Stored items:
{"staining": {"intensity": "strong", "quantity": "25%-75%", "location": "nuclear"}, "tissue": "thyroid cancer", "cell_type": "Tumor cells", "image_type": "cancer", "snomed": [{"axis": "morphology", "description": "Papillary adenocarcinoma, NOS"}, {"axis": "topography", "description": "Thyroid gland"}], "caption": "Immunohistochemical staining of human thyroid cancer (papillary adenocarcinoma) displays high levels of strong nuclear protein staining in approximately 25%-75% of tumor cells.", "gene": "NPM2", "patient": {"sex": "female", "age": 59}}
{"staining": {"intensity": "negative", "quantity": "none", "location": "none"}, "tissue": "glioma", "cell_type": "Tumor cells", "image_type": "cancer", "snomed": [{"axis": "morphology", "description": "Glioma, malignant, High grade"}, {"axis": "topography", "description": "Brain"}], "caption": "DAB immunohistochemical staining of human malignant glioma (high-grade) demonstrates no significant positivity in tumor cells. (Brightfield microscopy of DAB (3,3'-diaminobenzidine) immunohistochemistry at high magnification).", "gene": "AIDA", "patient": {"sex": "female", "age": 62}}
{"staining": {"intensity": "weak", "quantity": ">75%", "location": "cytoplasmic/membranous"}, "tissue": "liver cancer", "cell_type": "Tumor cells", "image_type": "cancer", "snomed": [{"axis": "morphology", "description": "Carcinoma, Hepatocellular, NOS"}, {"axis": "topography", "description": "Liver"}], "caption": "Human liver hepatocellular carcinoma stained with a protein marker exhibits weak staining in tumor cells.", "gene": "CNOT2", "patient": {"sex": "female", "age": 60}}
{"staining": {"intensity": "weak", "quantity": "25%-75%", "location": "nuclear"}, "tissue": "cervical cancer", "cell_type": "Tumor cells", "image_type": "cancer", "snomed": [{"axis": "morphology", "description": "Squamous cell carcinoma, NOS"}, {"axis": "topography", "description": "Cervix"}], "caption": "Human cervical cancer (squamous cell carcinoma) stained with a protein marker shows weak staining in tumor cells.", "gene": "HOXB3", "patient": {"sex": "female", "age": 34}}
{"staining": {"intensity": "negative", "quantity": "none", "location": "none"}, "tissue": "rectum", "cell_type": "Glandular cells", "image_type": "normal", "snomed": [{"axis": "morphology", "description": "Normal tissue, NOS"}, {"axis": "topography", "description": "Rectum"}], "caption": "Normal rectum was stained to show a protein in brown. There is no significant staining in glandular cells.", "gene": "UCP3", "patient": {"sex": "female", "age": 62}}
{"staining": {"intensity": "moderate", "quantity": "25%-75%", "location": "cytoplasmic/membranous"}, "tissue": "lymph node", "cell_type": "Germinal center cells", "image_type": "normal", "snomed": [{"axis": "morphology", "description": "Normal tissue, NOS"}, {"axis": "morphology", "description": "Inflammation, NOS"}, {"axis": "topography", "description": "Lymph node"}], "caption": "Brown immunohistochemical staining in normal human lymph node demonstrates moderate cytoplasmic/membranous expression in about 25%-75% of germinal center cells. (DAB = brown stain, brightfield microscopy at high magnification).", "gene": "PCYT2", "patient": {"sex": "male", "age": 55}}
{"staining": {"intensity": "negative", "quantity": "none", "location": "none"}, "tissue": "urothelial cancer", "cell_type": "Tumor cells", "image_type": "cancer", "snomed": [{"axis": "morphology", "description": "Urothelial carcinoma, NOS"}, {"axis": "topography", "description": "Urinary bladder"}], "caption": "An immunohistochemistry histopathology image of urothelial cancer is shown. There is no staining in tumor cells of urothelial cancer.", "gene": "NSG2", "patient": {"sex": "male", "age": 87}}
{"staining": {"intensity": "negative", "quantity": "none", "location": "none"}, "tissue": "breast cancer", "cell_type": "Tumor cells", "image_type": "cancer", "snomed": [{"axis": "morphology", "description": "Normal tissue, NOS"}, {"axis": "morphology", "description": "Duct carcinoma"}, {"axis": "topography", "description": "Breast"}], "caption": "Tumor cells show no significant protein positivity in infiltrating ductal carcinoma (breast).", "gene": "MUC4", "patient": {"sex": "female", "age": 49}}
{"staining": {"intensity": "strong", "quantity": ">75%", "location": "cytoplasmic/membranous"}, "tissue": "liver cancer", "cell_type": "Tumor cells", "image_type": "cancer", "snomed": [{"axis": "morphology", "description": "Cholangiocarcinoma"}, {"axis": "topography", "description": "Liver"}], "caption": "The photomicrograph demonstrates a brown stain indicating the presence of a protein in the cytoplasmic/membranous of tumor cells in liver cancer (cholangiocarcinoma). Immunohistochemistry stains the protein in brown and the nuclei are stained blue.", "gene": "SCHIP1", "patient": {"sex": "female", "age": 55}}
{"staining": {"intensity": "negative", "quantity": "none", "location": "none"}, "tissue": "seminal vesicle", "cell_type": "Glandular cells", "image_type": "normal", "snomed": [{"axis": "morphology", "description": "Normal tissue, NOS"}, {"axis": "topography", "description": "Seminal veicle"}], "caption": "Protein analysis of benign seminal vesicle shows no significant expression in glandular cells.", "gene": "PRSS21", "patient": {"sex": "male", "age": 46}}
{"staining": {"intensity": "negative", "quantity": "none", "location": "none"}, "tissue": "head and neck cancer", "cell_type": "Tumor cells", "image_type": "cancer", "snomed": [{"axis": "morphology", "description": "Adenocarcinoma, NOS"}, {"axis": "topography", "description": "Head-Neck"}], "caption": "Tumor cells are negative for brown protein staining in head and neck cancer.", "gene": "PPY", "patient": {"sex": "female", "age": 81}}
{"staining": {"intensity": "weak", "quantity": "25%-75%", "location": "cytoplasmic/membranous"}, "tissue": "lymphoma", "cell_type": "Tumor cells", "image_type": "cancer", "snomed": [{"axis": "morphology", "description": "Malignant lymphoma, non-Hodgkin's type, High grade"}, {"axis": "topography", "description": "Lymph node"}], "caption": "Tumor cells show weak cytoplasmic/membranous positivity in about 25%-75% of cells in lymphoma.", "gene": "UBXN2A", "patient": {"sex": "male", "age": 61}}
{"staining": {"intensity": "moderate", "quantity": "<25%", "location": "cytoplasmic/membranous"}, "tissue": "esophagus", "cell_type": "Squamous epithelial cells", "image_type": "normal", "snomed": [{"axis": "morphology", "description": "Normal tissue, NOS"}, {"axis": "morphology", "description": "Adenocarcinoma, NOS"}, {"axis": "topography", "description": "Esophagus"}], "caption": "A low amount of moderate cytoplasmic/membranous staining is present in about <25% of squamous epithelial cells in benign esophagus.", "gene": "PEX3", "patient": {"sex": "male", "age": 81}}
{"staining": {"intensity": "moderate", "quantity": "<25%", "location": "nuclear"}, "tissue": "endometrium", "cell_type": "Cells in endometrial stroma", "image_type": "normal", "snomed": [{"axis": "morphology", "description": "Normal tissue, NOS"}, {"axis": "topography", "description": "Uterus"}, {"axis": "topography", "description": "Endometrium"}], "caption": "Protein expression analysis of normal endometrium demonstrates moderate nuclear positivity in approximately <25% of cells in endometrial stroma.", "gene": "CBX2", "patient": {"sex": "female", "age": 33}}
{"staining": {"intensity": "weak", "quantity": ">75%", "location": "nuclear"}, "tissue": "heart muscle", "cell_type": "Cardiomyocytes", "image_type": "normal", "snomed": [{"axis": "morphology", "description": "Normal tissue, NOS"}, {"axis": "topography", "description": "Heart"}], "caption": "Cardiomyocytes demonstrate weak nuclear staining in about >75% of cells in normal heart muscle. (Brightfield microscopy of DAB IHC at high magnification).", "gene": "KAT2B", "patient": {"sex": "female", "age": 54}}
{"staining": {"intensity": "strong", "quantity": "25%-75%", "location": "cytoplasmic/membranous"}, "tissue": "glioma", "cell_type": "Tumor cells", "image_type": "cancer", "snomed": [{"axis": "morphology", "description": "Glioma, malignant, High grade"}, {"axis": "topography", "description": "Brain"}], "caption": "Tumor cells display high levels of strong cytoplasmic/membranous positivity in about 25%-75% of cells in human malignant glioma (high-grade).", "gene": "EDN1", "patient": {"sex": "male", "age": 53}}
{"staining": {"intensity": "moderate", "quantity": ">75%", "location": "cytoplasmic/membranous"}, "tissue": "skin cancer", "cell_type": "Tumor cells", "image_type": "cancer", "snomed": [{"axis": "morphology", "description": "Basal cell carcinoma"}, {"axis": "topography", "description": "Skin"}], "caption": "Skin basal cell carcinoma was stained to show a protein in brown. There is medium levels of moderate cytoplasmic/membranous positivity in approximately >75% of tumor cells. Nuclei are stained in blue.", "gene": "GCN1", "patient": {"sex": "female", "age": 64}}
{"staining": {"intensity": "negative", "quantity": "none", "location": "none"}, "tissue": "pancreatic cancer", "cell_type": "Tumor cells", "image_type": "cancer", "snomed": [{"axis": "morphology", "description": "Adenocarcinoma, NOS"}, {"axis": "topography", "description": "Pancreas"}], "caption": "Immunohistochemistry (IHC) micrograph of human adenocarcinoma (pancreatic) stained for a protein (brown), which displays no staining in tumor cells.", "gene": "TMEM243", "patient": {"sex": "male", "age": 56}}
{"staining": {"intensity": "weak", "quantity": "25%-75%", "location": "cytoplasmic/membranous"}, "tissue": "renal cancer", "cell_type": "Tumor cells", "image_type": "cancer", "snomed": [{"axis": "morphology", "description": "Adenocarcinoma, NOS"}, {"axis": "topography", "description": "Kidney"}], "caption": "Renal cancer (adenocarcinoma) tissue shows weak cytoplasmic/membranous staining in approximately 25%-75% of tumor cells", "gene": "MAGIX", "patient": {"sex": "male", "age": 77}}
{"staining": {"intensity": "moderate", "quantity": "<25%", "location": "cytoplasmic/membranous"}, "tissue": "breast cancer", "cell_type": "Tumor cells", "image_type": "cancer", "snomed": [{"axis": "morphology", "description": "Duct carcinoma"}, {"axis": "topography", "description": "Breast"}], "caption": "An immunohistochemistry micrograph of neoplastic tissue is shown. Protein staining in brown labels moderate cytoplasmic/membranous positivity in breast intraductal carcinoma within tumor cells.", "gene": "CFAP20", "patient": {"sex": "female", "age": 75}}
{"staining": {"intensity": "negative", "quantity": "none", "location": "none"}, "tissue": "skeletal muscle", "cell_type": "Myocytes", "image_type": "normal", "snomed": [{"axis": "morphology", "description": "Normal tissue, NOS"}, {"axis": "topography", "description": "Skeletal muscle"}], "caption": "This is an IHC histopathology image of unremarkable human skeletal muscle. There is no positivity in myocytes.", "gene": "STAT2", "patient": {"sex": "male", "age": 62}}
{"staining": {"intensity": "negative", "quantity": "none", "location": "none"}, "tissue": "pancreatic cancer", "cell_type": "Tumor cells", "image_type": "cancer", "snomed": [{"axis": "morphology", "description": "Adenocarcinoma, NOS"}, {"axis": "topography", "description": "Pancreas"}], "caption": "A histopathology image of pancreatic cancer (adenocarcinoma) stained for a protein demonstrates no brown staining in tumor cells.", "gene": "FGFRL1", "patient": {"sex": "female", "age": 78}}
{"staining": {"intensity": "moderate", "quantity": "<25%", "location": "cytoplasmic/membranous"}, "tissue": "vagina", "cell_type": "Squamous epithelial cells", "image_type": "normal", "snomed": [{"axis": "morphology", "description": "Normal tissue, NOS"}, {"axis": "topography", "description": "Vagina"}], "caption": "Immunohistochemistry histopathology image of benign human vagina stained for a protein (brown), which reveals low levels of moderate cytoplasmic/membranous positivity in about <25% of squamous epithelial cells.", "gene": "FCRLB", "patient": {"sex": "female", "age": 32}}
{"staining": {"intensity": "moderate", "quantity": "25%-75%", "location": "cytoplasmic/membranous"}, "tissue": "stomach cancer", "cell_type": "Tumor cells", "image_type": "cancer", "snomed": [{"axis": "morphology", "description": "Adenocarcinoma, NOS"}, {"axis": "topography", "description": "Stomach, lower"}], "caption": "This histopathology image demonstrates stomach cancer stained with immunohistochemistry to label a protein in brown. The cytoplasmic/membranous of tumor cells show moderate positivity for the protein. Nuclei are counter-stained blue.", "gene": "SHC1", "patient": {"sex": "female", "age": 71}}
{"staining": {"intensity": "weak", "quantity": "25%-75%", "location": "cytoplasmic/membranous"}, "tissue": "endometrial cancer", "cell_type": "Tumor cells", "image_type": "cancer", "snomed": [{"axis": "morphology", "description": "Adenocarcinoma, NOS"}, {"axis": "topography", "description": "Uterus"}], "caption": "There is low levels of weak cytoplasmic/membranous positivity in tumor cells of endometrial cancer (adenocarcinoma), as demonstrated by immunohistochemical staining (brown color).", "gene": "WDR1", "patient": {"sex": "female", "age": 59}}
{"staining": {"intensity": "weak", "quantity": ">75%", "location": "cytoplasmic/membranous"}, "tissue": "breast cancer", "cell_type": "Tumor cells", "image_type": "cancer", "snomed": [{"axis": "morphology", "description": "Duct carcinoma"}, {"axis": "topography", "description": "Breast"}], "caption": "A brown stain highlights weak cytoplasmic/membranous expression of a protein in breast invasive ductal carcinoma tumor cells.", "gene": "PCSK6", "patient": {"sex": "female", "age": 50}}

_Task objective:_
Go through the records above and, whenever a line includes the word "glandular", copy it.

_Answer below:_
{"staining": {"intensity": "negative", "quantity": "none", "location": "none"}, "tissue": "rectum", "cell_type": "Glandular cells", "image_type": "normal", "snomed": [{"axis": "morphology", "description": "Normal tissue, NOS"}, {"axis": "topography", "description": "Rectum"}], "caption": "Normal rectum was stained to show a protein in brown. There is no significant staining in glandular cells.", "gene": "UCP3", "patient": {"sex": "female", "age": 62}}
{"staining": {"intensity": "negative", "quantity": "none", "location": "none"}, "tissue": "seminal vesicle", "cell_type": "Glandular cells", "image_type": "normal", "snomed": [{"axis": "morphology", "description": "Normal tissue, NOS"}, {"axis": "topography", "description": "Seminal veicle"}], "caption": "Protein analysis of benign seminal vesicle shows no significant expression in glandular cells.", "gene": "PRSS21", "patient": {"sex": "male", "age": 46}}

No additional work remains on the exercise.